Mr. Song said about 1.7 kg of cocaine had been retrieved from the buttons so far, but another 109 buttons would be unpacked today.

Ms. Coromoto Mejias is currently being detained at the anti-drug department, he said, and may be sent to the court today if police finish filing their report in time.

After a recent airport cocaine bust, anti-drug police said the current market price of the drug was about $100,000 per kilogram, making Monday’s haul worth over $170,000.

Phnom Penh was not Ms. Coromoto Mejias’ final destination in Cambodia, Mr. Song said. She was supposed to meet someone in Siem Reap province to hand over the drugs.

However, news coverage of the arrest foiled police attempts to locate and possibly arrest the intended recipient, who remains unidentified.

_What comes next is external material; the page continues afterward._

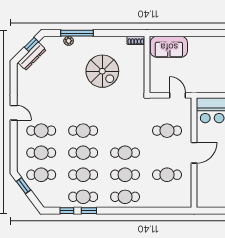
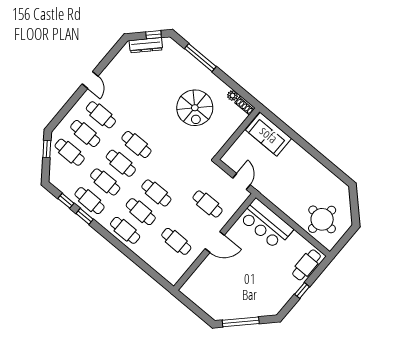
plant: (69, 41) -> (233, 96), moved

“There was someone waiting in Siem Reap to pick it up,” he said. “The operation continued, but because the information leaked, we couldn’t arrest that person.”

Mr. Song said the discovery was a rare occasion in which a major drug bust at a Cambodian airport had not been the direct result of a tip-off from an outside source, such as the U.S. Drug Enforcement Administration.

As with previous cases, Mr. Song said he believed the drug traffickers chose Cambodia as a trafficking route due to its airports being known for lax security.